BEGIN Given records

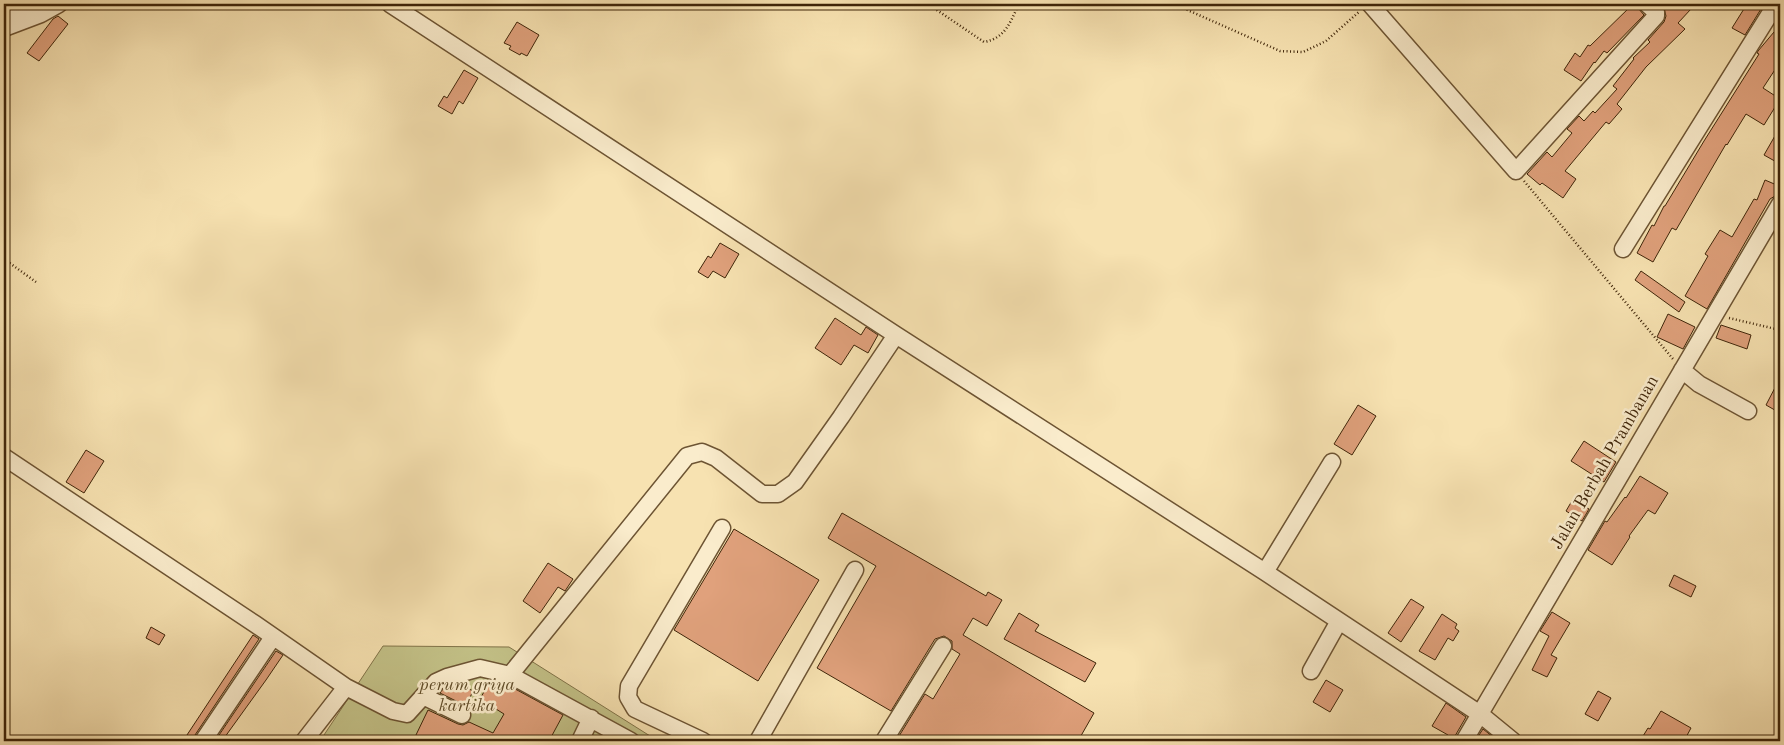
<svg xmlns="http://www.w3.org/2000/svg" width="1784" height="745" viewBox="0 0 1784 745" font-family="'Old Standard TT',serif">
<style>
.green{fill:#c3c187;stroke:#817348}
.building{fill:#e0a17c;stroke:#3f2509}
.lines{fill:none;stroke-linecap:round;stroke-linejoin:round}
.minor-casing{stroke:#6d5433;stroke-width:19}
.path{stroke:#3f2509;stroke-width:2.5;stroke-dasharray:1 2.5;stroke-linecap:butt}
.minor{stroke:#faeccc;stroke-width:16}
.labels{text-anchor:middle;stroke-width:5;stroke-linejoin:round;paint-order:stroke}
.street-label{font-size:18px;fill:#3f2509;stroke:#faeccc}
.park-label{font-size:18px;font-style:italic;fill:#604c28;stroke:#faeccc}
</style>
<rect width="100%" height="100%" fill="#f7e2b1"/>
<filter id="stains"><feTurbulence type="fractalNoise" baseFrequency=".004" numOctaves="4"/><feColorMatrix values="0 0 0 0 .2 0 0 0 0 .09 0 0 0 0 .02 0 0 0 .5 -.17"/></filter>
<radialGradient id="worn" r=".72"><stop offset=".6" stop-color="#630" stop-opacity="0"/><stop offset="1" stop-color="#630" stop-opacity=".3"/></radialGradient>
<path class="green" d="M383,646l126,1 149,94h-338z"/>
<path class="building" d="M1633,4h4l1,4 6,7 -37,38 -3,-2 -9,12 -1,-1 -13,19 -17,-11 11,-17 5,4 8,-12 2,1z
M1665,4h20l6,5 -13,14 7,6 -39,38 -29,37 5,5 -13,15 -3,-2 -41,49 11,8 -13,19 -21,-15 -2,2 -13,-11 20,-22 5,5 20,-24 -5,-4 12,-13 5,5 9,-10 2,2 22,-24 -4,-3 21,-27 -1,-1 17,-16 -2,-2 16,-18 2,-6 -3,-11z
M1747,4h17l-19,31 -13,-7z
M58,16l10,8 -29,37 -12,-8 26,-34z
M517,22l22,13 -12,21 -6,-3 -1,2 -11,-6 2,-3 -7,-3z
M1774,32l6,5v25l-17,26 17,11 -16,26 -18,-11 -19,31 -1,-1 -50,86 -4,-2 -19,34 -16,-9 15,-28 2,1 10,-20h1l39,-65 55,-87 -2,-1 1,-2z
M464,70l14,8 -15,26 -4,-3 -7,13 -14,-8 6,-10 3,2z
M1780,127v37l-16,-9z
M1765,180l14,6 -4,10 -5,3 -63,110 -22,-13 23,-40 -3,-2 15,-24 12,7 22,-38 3,1z
M720,243l19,11 -14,24 -12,-7 -5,7 -10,-6 10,-16 3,2z
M1641,271l44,31 -6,10 -44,-32z
M1668,314l27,13 -12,22 -26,-12z
M835,318l26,17 5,-8 12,8 -10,18 -14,-8 -13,20 -26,-17z
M1721,325l30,10 -4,14 -31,-11z
M1780,378v35l-14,-8z
M1358,405l18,11 -24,39 -18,-11z
M1584,441l32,21 -12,20 -33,-21z
M86,450l18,11 -20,32 -18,-11z
M1640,476l28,17 -13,21 -7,-4 -19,26 1,1 -18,28 -24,-15 17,-29 2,1 18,-25 1,1z
M1573,499l16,10 -7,12 -16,-10z
M842,513l144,83 2,-4 14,8 -15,26 -14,-8 -10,17 131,78 -16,28h-182l29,-47 8,5 27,-45 -8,-5v-8l-8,-5 -9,3 -44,72 -74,-43 59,-102 -48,-28z
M734,529l85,51 -61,101 -84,-51z
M548,563l25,16 -8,12 -7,-4 -18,26 -17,-12z
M1674,575l22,11 -5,11 -22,-11z
M1411,599l13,8 -23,35 -13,-9z
M1552,612l18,11 -19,32 6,3 -10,19 -15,-7 17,-34 -9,-5z
M1019,613l20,12 -4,6 61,32 -11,19 -81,-43z
M1442,614l15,10 -2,4 4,3 -6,10 -5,-3 -13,22 -16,-9z
M151,627l14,8 -6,10 -13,-7z
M253,635l6,4 -64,96 -2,6h-10z
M276,651l7,4 -17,25 -44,61h-7z
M1326,680l17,10 -13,22 -17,-10z
M490,681l16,3 57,31 -14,26h-125l-9,-4 13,-27 30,14 5,1 6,-3 24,11 11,-19 -24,-15z
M459,684l14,7 -7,15 -26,-13 2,-3 7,-3 3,1 1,-2z
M1598,691l13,7 -13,23 -13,-7z
M1446,703l20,14 -11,19 -1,5h-9l3,-6 -16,-9z
M1661,711l30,17 -7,13h-44l8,-13 2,1z
M1483,729l15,12h-23z"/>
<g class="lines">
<defs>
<path id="minor" d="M390,4l506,331 369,237 215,142 33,27
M1370,4l146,167 140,-155v-4l-9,-8
M8,26l17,-22
M4,28l37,-14 18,-10
M1623,249l153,-245
M1682,370l17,14 49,27
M4,457l251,167 91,63
M1265,572l67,-110
M1311,671l28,-50
M510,675l177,-219 15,-4 14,6 46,36h16l17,-12 46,-65 55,-82
M423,696l39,19
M203,741l70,-104
M304,741l42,-54 47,24 14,3 29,-32 11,-5 33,-9 30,7 121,66
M580,741l11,-23
M703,741l-68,-32 -7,-12 1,-11 93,-158
M758,741l97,-171
M884,741l59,-95
M1464,741l316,-537"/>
</defs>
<use href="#minor" class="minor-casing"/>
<path class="path" d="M928,4l56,38c22,-4 26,-20 35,-38
M1174,4l106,47 23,1 23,-11 34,-30
M1524,181l149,178
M4,259l32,23
M1729,318l51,12"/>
<use href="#minor" class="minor"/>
</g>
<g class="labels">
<g class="street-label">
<text transform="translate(1604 462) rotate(-60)" y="6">Jalan Berbah Prambanan</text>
</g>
<g class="park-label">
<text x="467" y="690">perum griya<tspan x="467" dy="21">kartika</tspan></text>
</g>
</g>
<rect width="1784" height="745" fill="none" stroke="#f7e2b1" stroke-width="20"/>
<rect x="5" y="5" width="1774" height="735" fill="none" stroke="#3f2509" stroke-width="2.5"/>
<rect x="10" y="10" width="1764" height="725" fill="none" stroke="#3f2509"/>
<rect width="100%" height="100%" filter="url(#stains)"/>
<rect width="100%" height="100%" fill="url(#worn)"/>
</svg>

END Given records

Copy out all the data exactly; skip the pictures.

<svg xmlns="http://www.w3.org/2000/svg" width="1784" height="745" viewBox="0 0 1784 745" font-family="'Old Standard TT',serif">
<style>
.green{fill:#c3c187;stroke:#817348}
.building{fill:#e0a17c;stroke:#3f2509}
.lines{fill:none;stroke-linecap:round;stroke-linejoin:round}
.minor-casing{stroke:#6d5433;stroke-width:19}
.path{stroke:#3f2509;stroke-width:2.5;stroke-dasharray:1 2.5;stroke-linecap:butt}
.minor{stroke:#faeccc;stroke-width:16}
.labels{text-anchor:middle;stroke-width:5;stroke-linejoin:round;paint-order:stroke}
.street-label{font-size:18px;fill:#3f2509;stroke:#faeccc}
.park-label{font-size:18px;font-style:italic;fill:#604c28;stroke:#faeccc}
</style>
<rect width="100%" height="100%" fill="#f7e2b1"/>
<filter id="stains"><feTurbulence type="fractalNoise" baseFrequency=".004" numOctaves="4"/><feColorMatrix values="0 0 0 0 .2 0 0 0 0 .09 0 0 0 0 .02 0 0 0 .5 -.17"/></filter>
<radialGradient id="worn" r=".72"><stop offset=".6" stop-color="#630" stop-opacity="0"/><stop offset="1" stop-color="#630" stop-opacity=".3"/></radialGradient>
<path class="green" d="M383,646l126,1 149,94h-338z"/>
<path class="building" d="M1633,4h4l1,4 6,7 -37,38 -3,-2 -9,12 -1,-1 -13,19 -17,-11 11,-17 5,4 8,-12 2,1z
M1665,4h20l6,5 -13,14 7,6 -39,38 -29,37 5,5 -13,15 -3,-2 -41,49 11,8 -13,19 -21,-15 -2,2 -13,-11 20,-22 5,5 20,-24 -5,-4 12,-13 5,5 9,-10 2,2 22,-24 -4,-3 21,-27 -1,-1 17,-16 -2,-2 16,-18 2,-6 -3,-11z
M1747,4h17l-19,31 -13,-7z
M58,16l10,8 -29,37 -12,-8 26,-34z
M517,22l22,13 -12,21 -6,-3 -1,2 -11,-6 2,-3 -7,-3z
M1774,32l6,5v25l-17,26 17,11 -16,26 -18,-11 -19,31 -1,-1 -50,86 -4,-2 -19,34 -16,-9 15,-28 2,1 10,-20h1l39,-65 55,-87 -2,-1 1,-2z
M464,70l14,8 -15,26 -4,-3 -7,13 -14,-8 6,-10 3,2z
M1780,127v37l-16,-9z
M1765,180l14,6 -4,10 -5,3 -63,110 -22,-13 23,-40 -3,-2 15,-24 12,7 22,-38 3,1z
M720,243l19,11 -14,24 -12,-7 -5,7 -10,-6 10,-16 3,2z
M1641,271l44,31 -6,10 -44,-32z
M1668,314l27,13 -12,22 -26,-12z
M835,318l26,17 5,-8 12,8 -10,18 -14,-8 -13,20 -26,-17z
M1721,325l30,10 -4,14 -31,-11z
M1780,378v35l-14,-8z
M1358,405l18,11 -24,39 -18,-11z
M1584,441l32,21 -12,20 -33,-21z
M86,450l18,11 -20,32 -18,-11z
M1640,476l28,17 -13,21 -7,-4 -19,26 1,1 -18,28 -24,-15 17,-29 2,1 18,-25 1,1z
M1573,499l16,10 -7,12 -16,-10z
M842,513l144,83 2,-4 14,8 -15,26 -14,-8 -10,17 131,78 -16,28h-182l29,-47 8,5 27,-45 -8,-5v-8l-8,-5 -9,3 -44,72 -74,-43 59,-102 -48,-28z
M734,529l85,51 -61,101 -84,-51z
M548,563l25,16 -8,12 -7,-4 -18,26 -17,-12z
M1674,575l22,11 -5,11 -22,-11z
M1411,599l13,8 -23,35 -13,-9z
M1552,612l18,11 -19,32 6,3 -10,19 -15,-7 17,-34 -9,-5z
M1019,613l20,12 -4,6 61,32 -11,19 -81,-43z
M1442,614l15,10 -2,4 4,3 -6,10 -5,-3 -13,22 -16,-9z
M151,627l14,8 -6,10 -13,-7z
M253,635l6,4 -64,96 -2,6h-10z
M276,651l7,4 -17,25 -44,61h-7z
M1326,680l17,10 -13,22 -17,-10z
M490,681l16,3 57,31 -14,26h-125l-9,-4 13,-27 30,14 5,1 6,-3 24,11 11,-19 -24,-15z
M459,684l14,7 -7,15 -26,-13 2,-3 7,-3 3,1 1,-2z
M1598,691l13,7 -13,23 -13,-7z
M1446,703l20,14 -11,19 -1,5h-9l3,-6 -16,-9z
M1661,711l30,17 -7,13h-44l8,-13 2,1z
M1483,729l15,12h-23z"/>
<g class="lines">
<defs>
<path id="minor" d="M390,4l506,331 369,237 215,142 33,27
M1370,4l146,167 140,-155v-4l-9,-8
M8,26l17,-22
M4,28l37,-14 18,-10
M1623,249l153,-245
M1682,370l17,14 49,27
M4,457l251,167 91,63
M1265,572l67,-110
M1311,671l28,-50
M510,675l177,-219 15,-4 14,6 46,36h16l17,-12 46,-65 55,-82
M423,696l39,19
M203,741l70,-104
M304,741l42,-54 47,24 14,3 29,-32 11,-5 33,-9 30,7 121,66
M580,741l11,-23
M703,741l-68,-32 -7,-12 1,-11 93,-158
M758,741l97,-171
M884,741l59,-95
M1464,741l316,-537"/>
</defs>
<use href="#minor" class="minor-casing"/>
<path class="path" d="M928,4l56,38c22,-4 26,-20 35,-38
M1174,4l106,47 23,1 23,-11 34,-30
M1524,181l149,178
M4,259l32,23
M1729,318l51,12"/>
<use href="#minor" class="minor"/>
</g>
<g class="labels">
<g class="street-label">
<text transform="translate(1604 462) rotate(-60)" y="6">Jalan Berbah Prambanan</text>
</g>
<g class="park-label">
<text x="467" y="690">perum griya<tspan x="467" dy="21">kartika</tspan></text>
</g>
</g>
<rect width="1784" height="745" fill="none" stroke="#f7e2b1" stroke-width="20"/>
<rect x="5" y="5" width="1774" height="735" fill="none" stroke="#3f2509" stroke-width="2.5"/>
<rect x="10" y="10" width="1764" height="725" fill="none" stroke="#3f2509"/>
<rect width="100%" height="100%" filter="url(#stains)"/>
<rect width="100%" height="100%" fill="url(#worn)"/>
</svg>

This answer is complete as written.